“Is Coinbase siphoning value from Ethereum and using the proceeds to buy bitcoin?” he asked, framing the decision as evidence that roll-ups can divert economic gravity away from ETH toward alternative assets. Coinbase’s July 31 X post confirms the bitcoin accumulation: 11,776 BTC held at a $740 million cost basis, now valued at $1.26 billion.
Buterin acknowledged that frequent ZK proofs remain costly—single submissions today consume roughly 500,000 gas—yet anticipated near-term aggregation of many roll-up proofs into one, uploaded “once per slot,” unlocking near-instant cross-L2 liquidity while keeping Ethereum the settlement and asset-issuance hub. In his view, technical convergence on validity proofs will erode the advantage of centralized multi-sig bridges that Thorn decries, restoring both security and economic alignment.

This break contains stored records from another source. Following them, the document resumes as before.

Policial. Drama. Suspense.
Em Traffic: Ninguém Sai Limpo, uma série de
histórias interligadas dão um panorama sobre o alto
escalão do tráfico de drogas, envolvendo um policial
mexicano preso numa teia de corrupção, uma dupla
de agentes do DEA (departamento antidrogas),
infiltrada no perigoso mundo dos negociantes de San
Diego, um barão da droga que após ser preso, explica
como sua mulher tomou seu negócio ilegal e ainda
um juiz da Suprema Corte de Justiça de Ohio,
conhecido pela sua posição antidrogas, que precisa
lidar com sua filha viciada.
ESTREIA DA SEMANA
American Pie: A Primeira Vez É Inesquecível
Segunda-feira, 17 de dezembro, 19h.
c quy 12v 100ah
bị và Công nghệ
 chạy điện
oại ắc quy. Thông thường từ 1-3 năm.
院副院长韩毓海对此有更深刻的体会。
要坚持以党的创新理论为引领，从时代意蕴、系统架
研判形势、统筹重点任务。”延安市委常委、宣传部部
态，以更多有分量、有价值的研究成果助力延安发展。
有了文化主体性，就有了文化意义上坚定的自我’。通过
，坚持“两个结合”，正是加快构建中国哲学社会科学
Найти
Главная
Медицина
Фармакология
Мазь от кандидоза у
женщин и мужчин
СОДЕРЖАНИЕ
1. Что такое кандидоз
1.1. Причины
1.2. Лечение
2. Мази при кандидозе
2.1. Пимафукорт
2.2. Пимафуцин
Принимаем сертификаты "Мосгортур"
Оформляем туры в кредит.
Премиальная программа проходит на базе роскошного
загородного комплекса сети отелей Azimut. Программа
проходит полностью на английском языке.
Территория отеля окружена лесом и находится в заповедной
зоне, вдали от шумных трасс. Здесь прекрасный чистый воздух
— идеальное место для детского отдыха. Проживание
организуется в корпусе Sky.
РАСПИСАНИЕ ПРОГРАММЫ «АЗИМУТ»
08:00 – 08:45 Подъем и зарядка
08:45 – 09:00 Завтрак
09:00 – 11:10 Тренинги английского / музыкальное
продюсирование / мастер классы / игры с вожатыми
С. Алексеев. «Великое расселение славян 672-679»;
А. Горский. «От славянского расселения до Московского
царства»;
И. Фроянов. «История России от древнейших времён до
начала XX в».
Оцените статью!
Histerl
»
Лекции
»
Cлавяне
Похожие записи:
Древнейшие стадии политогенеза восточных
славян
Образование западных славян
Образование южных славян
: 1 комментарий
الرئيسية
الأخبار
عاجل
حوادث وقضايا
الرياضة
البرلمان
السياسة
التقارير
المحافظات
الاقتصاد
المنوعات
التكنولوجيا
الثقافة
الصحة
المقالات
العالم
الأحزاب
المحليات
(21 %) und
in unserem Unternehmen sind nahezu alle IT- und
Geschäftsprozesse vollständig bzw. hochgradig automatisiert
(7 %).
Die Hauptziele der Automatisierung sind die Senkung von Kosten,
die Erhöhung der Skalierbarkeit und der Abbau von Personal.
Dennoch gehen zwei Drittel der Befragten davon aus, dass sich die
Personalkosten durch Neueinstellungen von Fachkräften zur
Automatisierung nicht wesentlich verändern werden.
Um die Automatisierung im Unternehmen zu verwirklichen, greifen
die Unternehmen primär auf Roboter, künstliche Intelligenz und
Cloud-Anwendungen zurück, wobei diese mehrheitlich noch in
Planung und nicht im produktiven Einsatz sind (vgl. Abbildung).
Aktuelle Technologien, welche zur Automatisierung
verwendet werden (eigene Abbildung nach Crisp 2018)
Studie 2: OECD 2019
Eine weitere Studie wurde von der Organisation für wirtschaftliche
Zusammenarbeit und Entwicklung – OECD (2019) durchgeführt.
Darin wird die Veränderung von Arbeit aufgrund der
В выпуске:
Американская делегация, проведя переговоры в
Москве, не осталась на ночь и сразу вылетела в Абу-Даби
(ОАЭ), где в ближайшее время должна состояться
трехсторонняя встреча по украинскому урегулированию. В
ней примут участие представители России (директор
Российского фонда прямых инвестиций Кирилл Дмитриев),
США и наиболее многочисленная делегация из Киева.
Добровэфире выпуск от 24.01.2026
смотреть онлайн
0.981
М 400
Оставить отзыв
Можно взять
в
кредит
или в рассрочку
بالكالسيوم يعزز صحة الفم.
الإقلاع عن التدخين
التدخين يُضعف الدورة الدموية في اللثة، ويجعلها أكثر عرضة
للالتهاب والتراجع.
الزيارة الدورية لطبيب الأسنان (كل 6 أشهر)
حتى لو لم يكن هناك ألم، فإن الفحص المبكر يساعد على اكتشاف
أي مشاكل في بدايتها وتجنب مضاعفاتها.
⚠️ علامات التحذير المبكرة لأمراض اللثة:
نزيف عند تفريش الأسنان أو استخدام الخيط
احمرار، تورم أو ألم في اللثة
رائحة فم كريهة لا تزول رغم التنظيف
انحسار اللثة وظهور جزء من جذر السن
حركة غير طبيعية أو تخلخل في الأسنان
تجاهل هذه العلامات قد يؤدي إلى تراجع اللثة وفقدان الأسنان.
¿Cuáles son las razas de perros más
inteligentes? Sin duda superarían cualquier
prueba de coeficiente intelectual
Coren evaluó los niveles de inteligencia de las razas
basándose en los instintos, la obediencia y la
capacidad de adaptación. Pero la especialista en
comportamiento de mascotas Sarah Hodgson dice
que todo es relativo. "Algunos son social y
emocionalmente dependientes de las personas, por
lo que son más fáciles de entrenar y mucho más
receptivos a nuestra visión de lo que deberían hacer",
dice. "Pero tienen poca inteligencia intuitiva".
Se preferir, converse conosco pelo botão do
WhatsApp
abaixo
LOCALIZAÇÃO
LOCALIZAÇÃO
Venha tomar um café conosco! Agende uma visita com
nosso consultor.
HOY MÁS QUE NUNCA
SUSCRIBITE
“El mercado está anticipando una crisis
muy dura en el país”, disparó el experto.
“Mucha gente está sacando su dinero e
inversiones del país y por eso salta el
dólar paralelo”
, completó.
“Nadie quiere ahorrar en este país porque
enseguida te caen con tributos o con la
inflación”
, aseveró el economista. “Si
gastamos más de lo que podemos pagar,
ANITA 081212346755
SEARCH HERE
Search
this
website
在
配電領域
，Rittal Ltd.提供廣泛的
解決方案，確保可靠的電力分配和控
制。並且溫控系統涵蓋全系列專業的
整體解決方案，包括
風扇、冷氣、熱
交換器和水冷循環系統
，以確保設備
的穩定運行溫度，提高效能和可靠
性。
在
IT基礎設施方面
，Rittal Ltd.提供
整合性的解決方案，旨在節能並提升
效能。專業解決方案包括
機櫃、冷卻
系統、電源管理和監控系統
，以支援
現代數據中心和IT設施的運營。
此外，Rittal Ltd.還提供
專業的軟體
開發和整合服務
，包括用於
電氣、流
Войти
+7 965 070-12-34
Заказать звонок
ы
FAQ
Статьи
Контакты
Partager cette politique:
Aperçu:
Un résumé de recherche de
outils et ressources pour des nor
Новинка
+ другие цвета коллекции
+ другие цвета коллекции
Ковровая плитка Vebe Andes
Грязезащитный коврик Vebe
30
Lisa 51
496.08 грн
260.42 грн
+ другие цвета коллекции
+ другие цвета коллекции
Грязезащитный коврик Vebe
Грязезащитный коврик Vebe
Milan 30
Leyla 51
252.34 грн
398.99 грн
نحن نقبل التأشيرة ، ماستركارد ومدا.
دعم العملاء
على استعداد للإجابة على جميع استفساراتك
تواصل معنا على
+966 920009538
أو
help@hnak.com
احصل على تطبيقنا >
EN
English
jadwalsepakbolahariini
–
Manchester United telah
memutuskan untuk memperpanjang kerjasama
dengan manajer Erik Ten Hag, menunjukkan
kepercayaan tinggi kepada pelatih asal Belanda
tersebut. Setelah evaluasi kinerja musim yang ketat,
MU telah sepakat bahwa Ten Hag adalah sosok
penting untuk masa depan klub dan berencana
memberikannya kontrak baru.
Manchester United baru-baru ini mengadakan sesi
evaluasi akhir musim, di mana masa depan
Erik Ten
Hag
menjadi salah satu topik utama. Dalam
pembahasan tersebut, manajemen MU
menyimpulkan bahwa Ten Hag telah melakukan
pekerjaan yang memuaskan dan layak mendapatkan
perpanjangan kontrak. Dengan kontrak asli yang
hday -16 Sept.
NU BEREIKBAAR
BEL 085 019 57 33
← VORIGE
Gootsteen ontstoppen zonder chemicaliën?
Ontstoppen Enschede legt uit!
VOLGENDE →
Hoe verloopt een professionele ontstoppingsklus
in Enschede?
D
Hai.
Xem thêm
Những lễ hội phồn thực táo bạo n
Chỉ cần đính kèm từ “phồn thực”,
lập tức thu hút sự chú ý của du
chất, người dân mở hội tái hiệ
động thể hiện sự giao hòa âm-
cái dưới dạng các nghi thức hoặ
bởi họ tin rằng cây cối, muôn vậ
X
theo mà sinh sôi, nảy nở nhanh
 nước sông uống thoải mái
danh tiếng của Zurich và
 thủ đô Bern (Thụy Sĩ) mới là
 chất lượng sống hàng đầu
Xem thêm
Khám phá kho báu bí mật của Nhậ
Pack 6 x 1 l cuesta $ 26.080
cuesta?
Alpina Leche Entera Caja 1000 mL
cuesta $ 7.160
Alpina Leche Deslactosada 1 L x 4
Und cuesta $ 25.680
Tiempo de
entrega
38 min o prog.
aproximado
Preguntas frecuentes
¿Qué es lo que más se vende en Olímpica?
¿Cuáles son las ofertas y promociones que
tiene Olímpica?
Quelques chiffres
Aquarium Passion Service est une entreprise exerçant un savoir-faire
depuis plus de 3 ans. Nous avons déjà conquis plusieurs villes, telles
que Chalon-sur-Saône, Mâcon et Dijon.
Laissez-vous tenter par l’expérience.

For now the gulf between the two perspectives remains. Thorn views the status quo as extraction: centralized sequencers capture margins while remitting negligible fees to stakers, and governance remains anchored in corporate committees rather than permissionless validators. Buterin counters that the pathway to stronger alignment lies through cryptographic engineering that removes the week-long friction keeping capital parked in L2 coffers. Whether economics or engineering wins the argument may hinge on how quickly roll-ups can deploy cheap ZK systems— and whether users will wait for the upgrade or continue rewarding the most profitable sequencers in the meantime.
At press time, ETH traded at $3,841.